If he thought it would be difficult telling his mother, it would be practically impossible to admit it to his father. It took a lot for him to finally work up the courage, but West finally made the call.

“One night I gathered the nerve and called my dad. After I told him I’m gay, he said he was very disappointed in me, then he hung up the phone,” West said. “My dad and I didn’t talk for more than a year. When it was time to leave Osan, I called my mom and told her I couldn’t come home. She asked me why. I said, ‘Think about dad. Think about the family.’ She told me not to worry and that she’d take care of it.”

His father’s reaction far from encouraged West to go home, but this is his family. He knew they’d still love him, though they may not fully agree with his lifestyle. When West arrived home, he came home to an unexpected warm welcome.

“After I got through customs at the airport, I saw my dad crying,” West said. “He said to me, ‘I’m so sorry.’ I had never seen my dad cry before. To this day though, I wouldn’t say my dad’s necessarily OK with it. As he says, I’m still his son so he still loves me, but he doesn’t agree with my ‘choice.’ If I could choose, I’d choose to be straight. There’s so much less crap you have to deal with.”

With the weight of his secret off his shoulders, West is able to live his life the way he wants. Though he struggled to get where he is today, West said he’d rather be here than dead.

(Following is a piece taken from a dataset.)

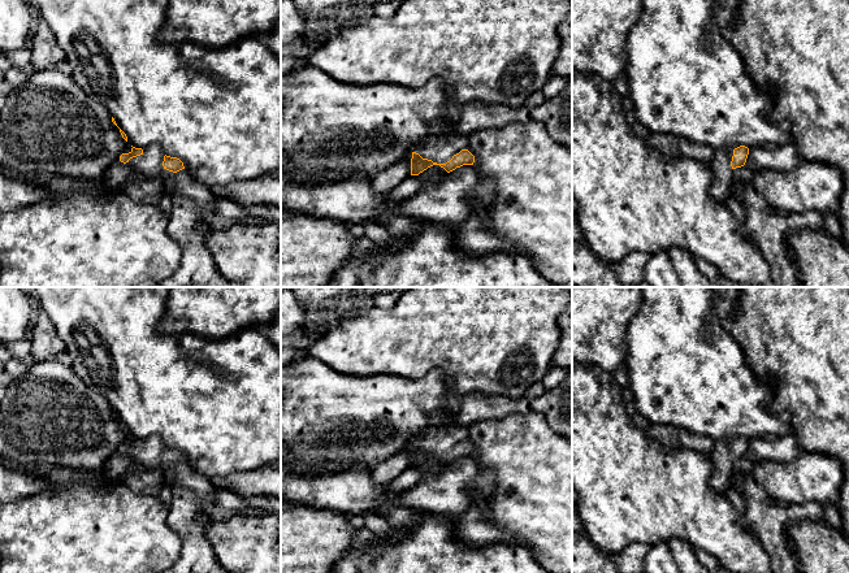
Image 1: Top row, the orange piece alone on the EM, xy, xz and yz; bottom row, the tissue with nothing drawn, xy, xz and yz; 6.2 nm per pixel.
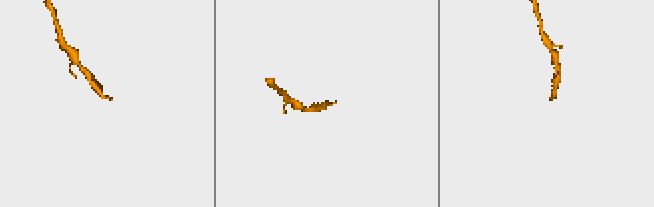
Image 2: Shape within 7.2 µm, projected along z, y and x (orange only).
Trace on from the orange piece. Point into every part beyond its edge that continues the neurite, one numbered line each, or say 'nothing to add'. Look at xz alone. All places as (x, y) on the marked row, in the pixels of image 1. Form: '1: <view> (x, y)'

“If you get one thing from my story, I hope it’s if you’re in a situation like mine, please don’t harm yourself,” he said. “It’s not worth it. To the family, friends and supervisors: don’t let someone you know feel so alone that they attempt the unthinkable. Talk to them, not at them. Let them know that you care and that someone is there for them. To those of you in my situation: don’t give up hope. Hold on to it, cling to it and fight for it with every ounce of your being. Death is far too permanent.”